High metal prices drive coin smuggling

MANILA (Reuters) - Smugglers have tried to ship out millions of older one-peso coins from the Philippines, not for their face value of less than 2 U.S. cents each but for the copper and nickel content as metals prices soar.

The central bank said customs authorities seized a 40-foot container at the weekend that was loaded with 2-3 million coins, weighing 12.2-18.3 tonnes, bound for Japan.
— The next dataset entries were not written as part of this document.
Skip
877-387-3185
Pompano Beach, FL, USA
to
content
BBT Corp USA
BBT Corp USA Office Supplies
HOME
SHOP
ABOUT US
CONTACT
Any export of coins worth more than 10,000 pesos must be declared.

It was the latest attempt this year to illegally ship the one-peso coins minted until 2003, after seizures of about 400,000 pieces in May and 1 million pieces in February, central bank Deputy Governor Armando Suratos told Reuters on Tuesday.

"It could be because of the metal content," Suratos said. "In 2002, the cost of producing a one-peso coin was already 1.40 to 1.60 pesos."

Until 2003, an alloy containing 75 percent copper and 25 percent nickel was used to make the 6.1-gram coins -- which has made their metal content now worth about 3.50 pesos each.

Suratos said the central bank started minting one-peso coins made of steel and plated with nickel in 2004 to cut costs.

Copper at the London Metal Exchange has risen nearly 75 percent since the start of the year, ending at $7,730 per tonne on Monday, partly due to strong demand for industrial metals from China and tight supplies.

Nickel touched a record high of $24,800 per tonne on Monday before closing at $24,650.